- _EXERCISE INSTRUCTIONS_: Since pictures do not belong in the copy, please repeat every record below exactly without them.

- _Records from a collection_:
┌──

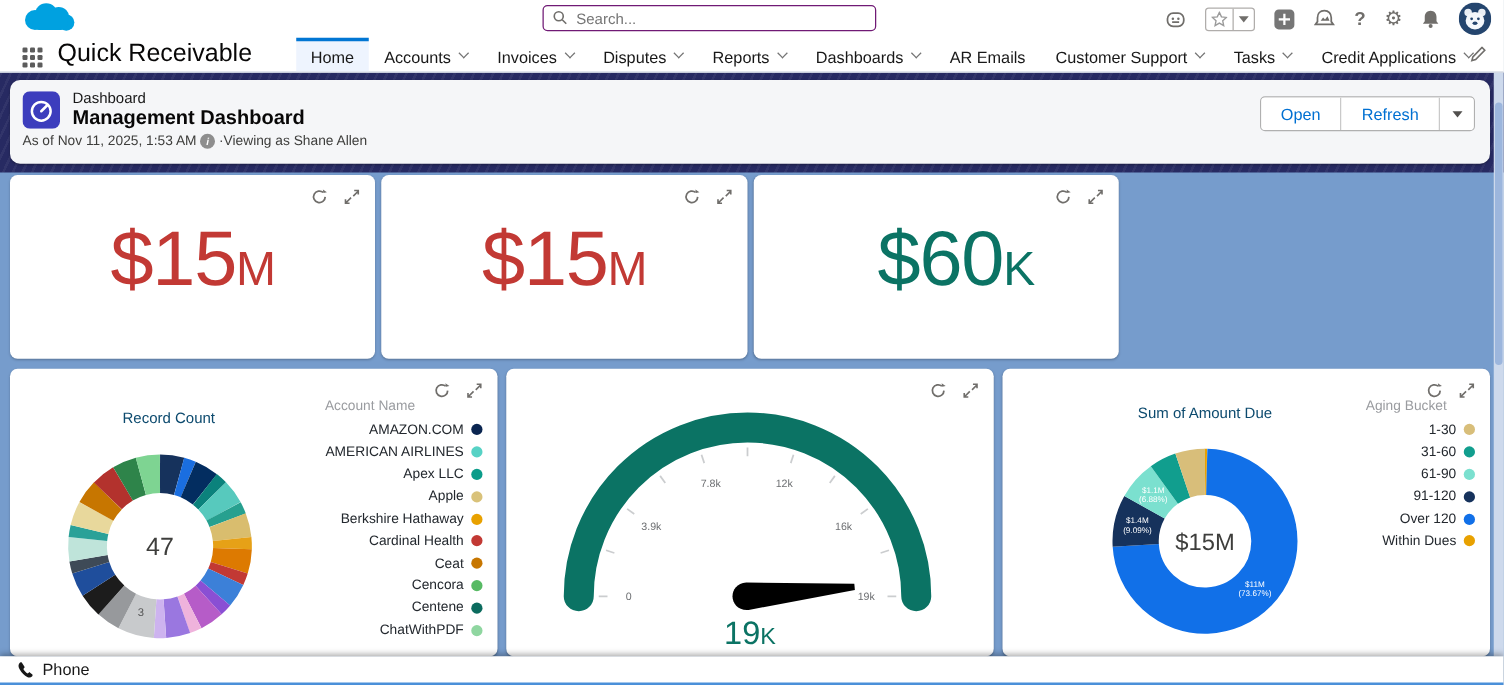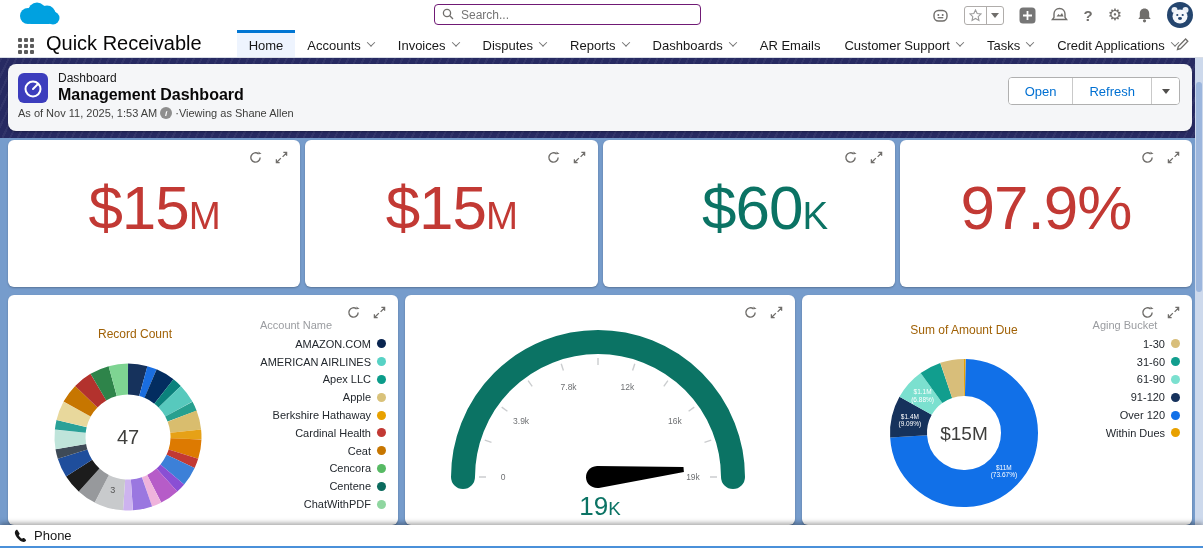--- a/index.html
+++ b/index.html
@@ -70,21 +70,21 @@
   .card-icos { display:flex; gap:13px; color:#706e6b; margin-top:2px; }
   .card-icos svg { cursor:pointer; }
   .card-foot { position:absolute; bottom:0; left:0; right:0; display:flex; justify-content:space-between;
      align-items:center; padding:0 12px 9px 12px; z-index:3; }
   .card-foot a { font-size:11px; color:#0070d2; text-decoration:none; cursor:pointer; }
   .card-foot .asof { font-size:11px; color:#181818; }
   .kpi-value { position:absolute; top:46%; left:0; right:0; transform:translateY(-50%); text-align:center;
      font-size:62px; letter-spacing:-1px; line-height:1; white-space:nowrap; }
   .kpi-value .suffix { font-size:0.62em; }
 
-  .axis-title { position:absolute; font-size:12px; color:#a16207; text-align:center; z-index:2; }
+  .axis-title { position:absolute; font-size:12px; color:#0c4a6e; text-align:center; z-index:2; }
   .chart-svg { position:absolute; z-index:1; }
   .legend { position:absolute; z-index:2; }
   .legend .lg-title { font-size:11px; color:#9a9ca0; text-align:center; margin-bottom:4px; }
   .lg-item { display:flex; justify-content:flex-end; align-items:center; gap:6px; height:17.8px; cursor:pointer; }
   .lg-item .lbl { font-size:11px; color:#23282e; white-space:nowrap; }
   .lg-item .dot { width:9px; height:9px; border-radius:50%; flex:none; }
   .gauge-value { position:absolute; left:0; right:0; text-align:center; font-size:26px; z-index:2; }
   .gauge-value .suffix { font-size:0.72em; }
 
   
@@ -310,39 +310,20 @@
               <svg width="13" height="13" viewBox="0 0 14 14">
                 <path d="M9 1.5h3.5V5M12.8 1.7L8.2 6.3M5 12.5H1.5V9M1.7 12.3l4.6-4.6" fill="none" stroke="#706e6b" stroke-width="1.4"></path>
               </svg>
             </div>
           </div>
           <div class="card-foot">
             <a href="#"></a>
             <span class="asof"></span>
           </div>
           <div class="kpi-value" style="color: rgb(11, 115, 100); margin-left: 32px;"><span>$60</span><span class="suffix">K</span></div>
-        </div>
-        <div class="card">
-          <div class="card-head">
-            <span class="card-title"></span>
-            <div class="card-icos">
-              <svg width="13" height="13" viewBox="0 0 14 14">
-                <path d="M12 7a5 5 0 1 1-1.7-3.8" fill="none" stroke="#706e6b" stroke-width="1.5"></path>
-                <path d="M10 0.6l0.5 3 3-0.6z" fill="#706e6b"></path>
-              </svg>
-              <svg width="13" height="13" viewBox="0 0 14 14">
-                <path d="M9 1.5h3.5V5M12.8 1.7L8.2 6.3M5 12.5H1.5V9M1.7 12.3l4.6-4.6" fill="none" stroke="#706e6b" stroke-width="1.4"></path>
-              </svg>
-            </div>
-          </div>
-          <div class="card-foot">
-            <a href="#"></a>
-            <span class="asof"></span>
-          </div>
-          <div class="kpi-value" style="color: rgb(194, 57, 52);"><span>97.9%</span><span class="suffix"></span></div>
         </div>
       </div>
 
   <div class="charts-row">
         <div class="card">
           <div class="card-head">
             <span class="card-title"></span>
             <div class="card-icos">
               <svg width="13" height="13" viewBox="0 0 14 14">
                 <path d="M12 7a5 5 0 1 1-1.7-3.8" fill="none" stroke="#706e6b" stroke-width="1.5"></path>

└──

- _TASK OUTPUT_:
--- a/index.html
+++ b/index.html
@@ -70,21 +70,21 @@
   .card-icos { display:flex; gap:13px; color:#706e6b; margin-top:2px; }
   .card-icos svg { cursor:pointer; }
   .card-foot { position:absolute; bottom:0; left:0; right:0; display:flex; justify-content:space-between;
      align-items:center; padding:0 12px 9px 12px; z-index:3; }
   .card-foot a { font-size:11px; color:#0070d2; text-decoration:none; cursor:pointer; }
   .card-foot .asof { font-size:11px; color:#181818; }
   .kpi-value { position:absolute; top:46%; left:0; right:0; transform:translateY(-50%); text-align:center;
      font-size:62px; letter-spacing:-1px; line-height:1; white-space:nowrap; }
   .kpi-value .suffix { font-size:0.62em; }
 
-  .axis-title { position:absolute; font-size:12px; color:#a16207; text-align:center; z-index:2; }
+  .axis-title { position:absolute; font-size:12px; color:#0c4a6e; text-align:center; z-index:2; }
   .chart-svg { position:absolute; z-index:1; }
   .legend { position:absolute; z-index:2; }
   .legend .lg-title { font-size:11px; color:#9a9ca0; text-align:center; margin-bottom:4px; }
   .lg-item { display:flex; justify-content:flex-end; align-items:center; gap:6px; height:17.8px; cursor:pointer; }
   .lg-item .lbl { font-size:11px; color:#23282e; white-space:nowrap; }
   .lg-item .dot { width:9px; height:9px; border-radius:50%; flex:none; }
   .gauge-value { position:absolute; left:0; right:0; text-align:center; font-size:26px; z-index:2; }
   .gauge-value .suffix { font-size:0.72em; }
 
   
@@ -310,39 +310,20 @@
               <svg width="13" height="13" viewBox="0 0 14 14">
                 <path d="M9 1.5h3.5V5M12.8 1.7L8.2 6.3M5 12.5H1.5V9M1.7 12.3l4.6-4.6" fill="none" stroke="#706e6b" stroke-width="1.4"></path>
               </svg>
             </div>
           </div>
           <div class="card-foot">
             <a href="#"></a>
             <span class="asof"></span>
           </div>
           <div class="kpi-value" style="color: rgb(11, 115, 100); margin-left: 32px;"><span>$60</span><span class="suffix">K</span></div>
-        </div>
-        <div class="card">
-          <div class="card-head">
-            <span class="card-title"></span>
-            <div class="card-icos">
-              <svg width="13" height="13" viewBox="0 0 14 14">
-                <path d="M12 7a5 5 0 1 1-1.7-3.8" fill="none" stroke="#706e6b" stroke-width="1.5"></path>
-                <path d="M10 0.6l0.5 3 3-0.6z" fill="#706e6b"></path>
-              </svg>
-              <svg width="13" height="13" viewBox="0 0 14 14">
-                <path d="M9 1.5h3.5V5M12.8 1.7L8.2 6.3M5 12.5H1.5V9M1.7 12.3l4.6-4.6" fill="none" stroke="#706e6b" stroke-width="1.4"></path>
-              </svg>
-            </div>
-          </div>
-          <div class="card-foot">
-            <a href="#"></a>
-            <span class="asof"></span>
-          </div>
-          <div class="kpi-value" style="color: rgb(194, 57, 52);"><span>97.9%</span><span class="suffix"></span></div>
         </div>
       </div>
 
   <div class="charts-row">
         <div class="card">
           <div class="card-head">
             <span class="card-title"></span>
             <div class="card-icos">
               <svg width="13" height="13" viewBox="0 0 14 14">
                 <path d="M12 7a5 5 0 1 1-1.7-3.8" fill="none" stroke="#706e6b" stroke-width="1.5"></path>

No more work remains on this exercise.